▸ **EXERCISE GOAL**: Retype the text in the data below line for line, leaving out the pictures.

▸ **ENTRIES PROVIDED**:
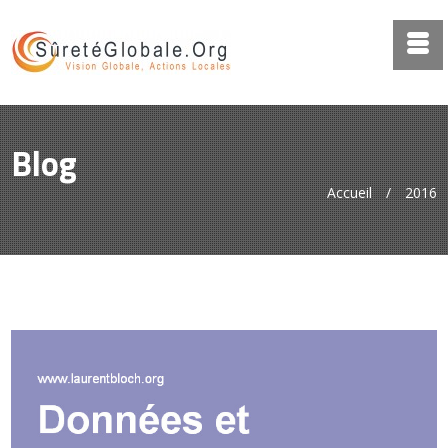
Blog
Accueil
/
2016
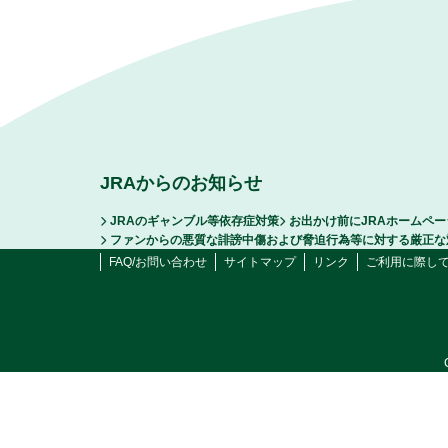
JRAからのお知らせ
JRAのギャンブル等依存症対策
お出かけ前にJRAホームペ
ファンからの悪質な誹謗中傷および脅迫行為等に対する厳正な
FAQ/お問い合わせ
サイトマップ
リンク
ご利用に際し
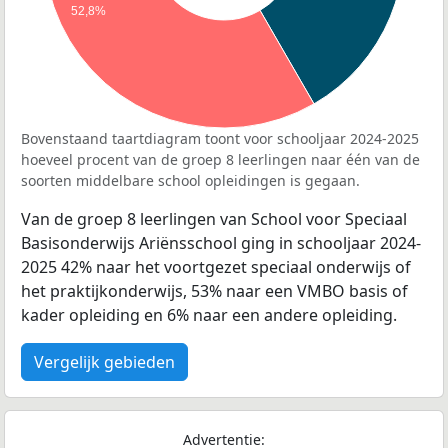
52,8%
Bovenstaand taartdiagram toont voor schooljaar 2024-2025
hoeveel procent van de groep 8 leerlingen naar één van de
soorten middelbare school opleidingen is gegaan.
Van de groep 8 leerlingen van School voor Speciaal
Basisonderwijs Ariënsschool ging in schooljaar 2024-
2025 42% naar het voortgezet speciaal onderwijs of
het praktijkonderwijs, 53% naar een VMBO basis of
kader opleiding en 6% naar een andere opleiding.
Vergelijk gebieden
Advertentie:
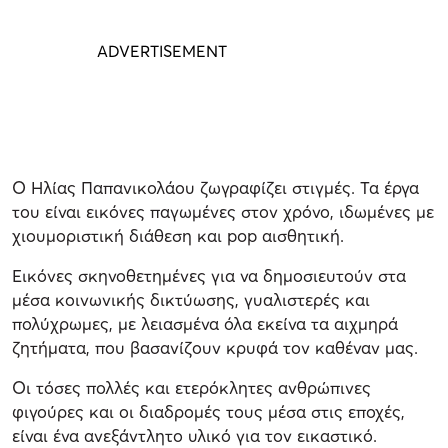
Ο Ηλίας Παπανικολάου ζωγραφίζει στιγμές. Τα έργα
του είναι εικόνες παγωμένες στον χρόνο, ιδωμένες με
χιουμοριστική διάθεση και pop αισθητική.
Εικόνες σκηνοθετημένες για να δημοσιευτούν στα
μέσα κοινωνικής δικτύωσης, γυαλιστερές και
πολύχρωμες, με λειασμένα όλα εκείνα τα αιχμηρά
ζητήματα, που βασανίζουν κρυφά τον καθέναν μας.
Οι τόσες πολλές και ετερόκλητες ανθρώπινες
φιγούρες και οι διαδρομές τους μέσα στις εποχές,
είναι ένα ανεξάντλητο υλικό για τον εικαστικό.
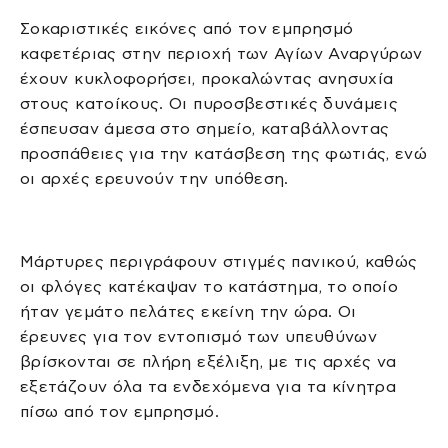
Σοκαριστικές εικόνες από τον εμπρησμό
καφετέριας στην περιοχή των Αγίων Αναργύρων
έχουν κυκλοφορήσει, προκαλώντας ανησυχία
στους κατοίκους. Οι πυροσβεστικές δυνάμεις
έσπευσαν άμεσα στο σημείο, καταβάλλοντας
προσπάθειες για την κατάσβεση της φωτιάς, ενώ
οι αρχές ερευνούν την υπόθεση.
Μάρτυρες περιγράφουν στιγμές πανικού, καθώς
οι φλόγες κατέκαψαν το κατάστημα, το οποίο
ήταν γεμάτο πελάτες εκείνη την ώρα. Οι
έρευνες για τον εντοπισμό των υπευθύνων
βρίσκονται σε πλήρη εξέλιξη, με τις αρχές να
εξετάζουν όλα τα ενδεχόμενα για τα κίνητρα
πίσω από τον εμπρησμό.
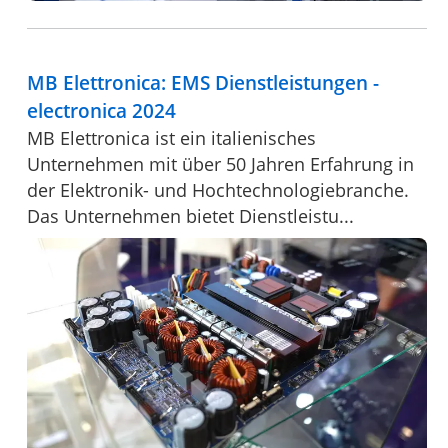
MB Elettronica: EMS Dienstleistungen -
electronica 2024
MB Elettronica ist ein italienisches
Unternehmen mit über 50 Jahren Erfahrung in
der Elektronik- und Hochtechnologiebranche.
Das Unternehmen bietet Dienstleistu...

▸ **OUTPUT OF THE EXERCISE**:
Blog
Accueil
/
2016
JRAからのお知らせ
JRAのギャンブル等依存症対策
お出かけ前にJRAホームペ
ファンからの悪質な誹謗中傷および脅迫行為等に対する厳正な
FAQ/お問い合わせ
サイトマップ
リンク
ご利用に際し
52,8%
Bovenstaand taartdiagram toont voor schooljaar 2024-2025
hoeveel procent van de groep 8 leerlingen naar één van de
soorten middelbare school opleidingen is gegaan.
Van de groep 8 leerlingen van School voor Speciaal
Basisonderwijs Ariënsschool ging in schooljaar 2024-
2025 42% naar het voortgezet speciaal onderwijs of
het praktijkonderwijs, 53% naar een VMBO basis of
kader opleiding en 6% naar een andere opleiding.
Vergelijk gebieden
Advertentie:
Ο Ηλίας Παπανικολάου ζωγραφίζει στιγμές. Τα έργα
του είναι εικόνες παγωμένες στον χρόνο, ιδωμένες με
χιουμοριστική διάθεση και pop αισθητική.
Εικόνες σκηνοθετημένες για να δημοσιευτούν στα
μέσα κοινωνικής δικτύωσης, γυαλιστερές και
πολύχρωμες, με λειασμένα όλα εκείνα τα αιχμηρά
ζητήματα, που βασανίζουν κρυφά τον καθέναν μας.
Οι τόσες πολλές και ετερόκλητες ανθρώπινες
φιγούρες και οι διαδρομές τους μέσα στις εποχές,
είναι ένα ανεξάντλητο υλικό για τον εικαστικό.
Σοκαριστικές εικόνες από τον εμπρησμό
καφετέριας στην περιοχή των Αγίων Αναργύρων
έχουν κυκλοφορήσει, προκαλώντας ανησυχία
στους κατοίκους. Οι πυροσβεστικές δυνάμεις
έσπευσαν άμεσα στο σημείο, καταβάλλοντας
προσπάθειες για την κατάσβεση της φωτιάς, ενώ
οι αρχές ερευνούν την υπόθεση.
Μάρτυρες περιγράφουν στιγμές πανικού, καθώς
οι φλόγες κατέκαψαν το κατάστημα, το οποίο
ήταν γεμάτο πελάτες εκείνη την ώρα. Οι
έρευνες για τον εντοπισμό των υπευθύνων
βρίσκονται σε πλήρη εξέλιξη, με τις αρχές να
εξετάζουν όλα τα ενδεχόμενα για τα κίνητρα
πίσω από τον εμπρησμό.
MB Elettronica: EMS Dienstleistungen -
electronica 2024
MB Elettronica ist ein italienisches
Unternehmen mit über 50 Jahren Erfahrung in
der Elektronik- und Hochtechnologiebranche.
Das Unternehmen bietet Dienstleistu...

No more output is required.